Jobst arqueó las cejas, ofendido, y mandó al cochero, que iba entre los dos caballos, que detuviese a los animales.

—Si tanto anheláis un poco de movimiento, entonces bajad. Haremos a pie el camino hasta la costa.

Saltó por el borde del coche y aterrizó en el suelo, insinuando una reverencia. Luego le tendió la mano a Marie, que había sido la primera en ponerse de pie. Ella se colocó la manta sobre los hombros, tomó su hatillo y dejó que él la ayudara a descender. Hiltrud la siguió de inmediato. Apenas hubo recuperado el equilibrio, apoyó la mano sobre el hombro de Marie y la llevó un poco aparte para poder hablar con ella. Aquel roce aumentó aún más la sensación de escozor en la espalda de Marie, que comenzó a rascarse con fuerza.

—¿Qué tienes? ¿No te habrás cogido alguna enfermedad, no? —preguntó Hiltrud, preocupada.

Marie movió un poco los hombros para tratar de relajarse un poco.

—Me pica como si las cicatrices de la espalda aún fuesen recientes.

—No deberíamos haber venido aquí—. Hiltrud había bajado el tono de voz, como para que las mujeres que estaban detrás de ellas no pudiesen entender lo que decía.

Marie negó con la cabeza.

—No, fue la decisión correcta. Debo enfrentarme con mi pasado de una vez por todas.

La mano derecha de Hiltrud gesticuló en el aire.

—Olvida lo que pasó. Intenta ganar la mayor cantidad de dinero posible en Constanza y piensa si con ese dinero y los ahorros que llevas en tu monedero puedes comenzar una nueva vida en otra parte.

—Querrás decir: podemos comenzar una nueva vida. No me opongo. Pero ninguna ciudad le otorgaría el derecho de burguesía a dos mujeres de dudoso origen, a menos que tuviésemos dinero suficiente como para comprarnos como esposos a los hijos del alcalde.

Hiltrud sabía que Marie tenía razón y que aquello no era más que un sueño imposible de hacerse realidad. De todas formas, se echó a reír.
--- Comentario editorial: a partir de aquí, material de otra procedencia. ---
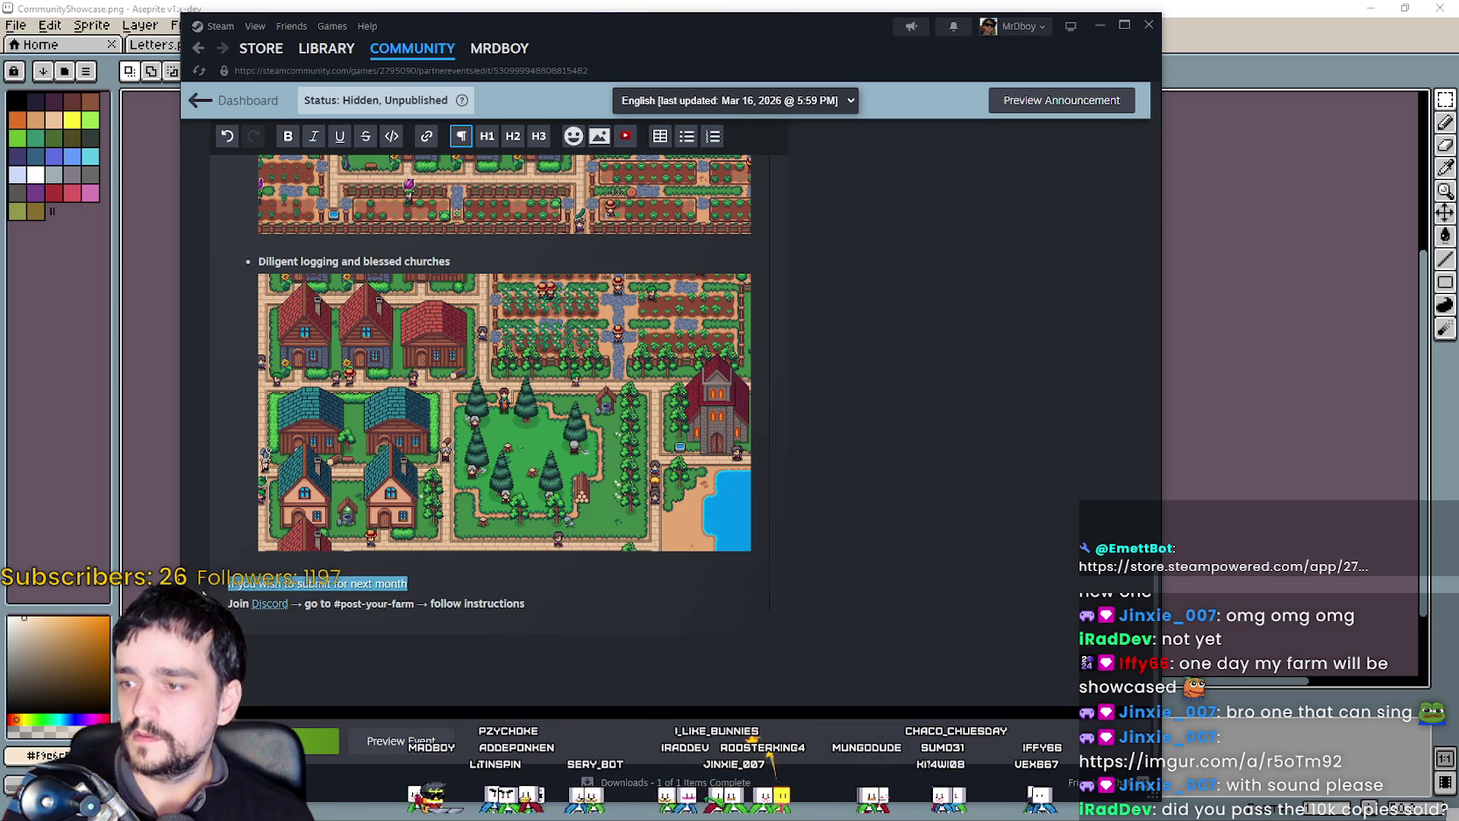
{"action": "scroll", "coordinate": [773, 612], "scroll_direction": "up", "scroll_amount": 2}
{"action": "key", "text": "ctrl+b"}
{"action": "scroll", "coordinate": [373, 525], "scroll_direction": "down", "scroll_amount": 2}
{"action": "left_click", "coordinate": [459, 580]}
—Quién sabe, tal vez realmente lleguemos a ganar suficiente dinero como para hacerlo. Por lo que dijo Jobst, los señores del concilio parecen ser muy generosos.
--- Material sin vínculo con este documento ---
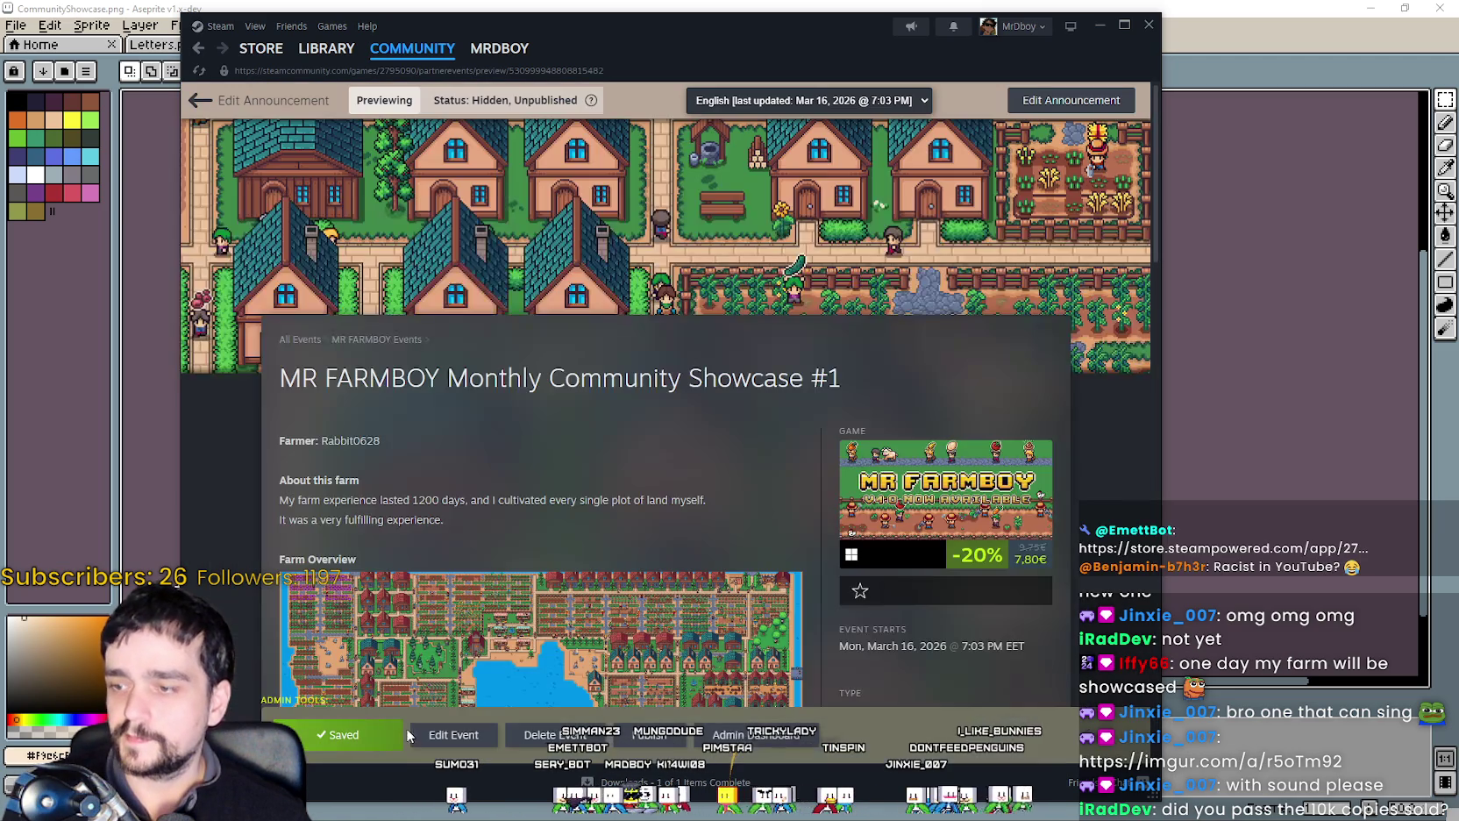
{"action": "scroll", "coordinate": [541, 542], "scroll_direction": "down", "scroll_amount": 2}
{"action": "scroll", "coordinate": [542, 542], "scroll_direction": "down", "scroll_amount": 5}
{"action": "scroll", "coordinate": [542, 542], "scroll_direction": "down", "scroll_amount": 5}
{"action": "scroll", "coordinate": [542, 542], "scroll_direction": "down", "scroll_amount": 5}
—Esperemos que así sea —dijo Kordula, que se había acercado a Marie y a Hiltrud y había alcanzado a escuchar sus últimas palabras. Luego examinó a Hiltrud con mirada crítica—. Para nosotras no estaría nada mal poder retirarnos del negocio después del concilio. Al fin y al cabo, aún somos lo suficientemente jóvenes como para traer uno o dos críos al mundo. En un par de años seremos unas viejas feas sin dientes.

Al oír esas palabras, Marie hizo una mueca de desagrado. ¿Quién querría casarse con una prostituta? Solo un desollador, un sepulturero o un verdugo, es decir, hombres que en sus ciudades se contaban entre las personas deshonestas y que ni siquiera las criadas querían por esposos, ni qué hablar de las burguesas. Y hasta los hombres de esa calaña se ponían exigentes, aunque no tanto en lo referente al aspecto físico, sino más bien al dinero. Marie se sacudió ese pensamiento y comenzó a bajar por el camino que Jobst les indicaba.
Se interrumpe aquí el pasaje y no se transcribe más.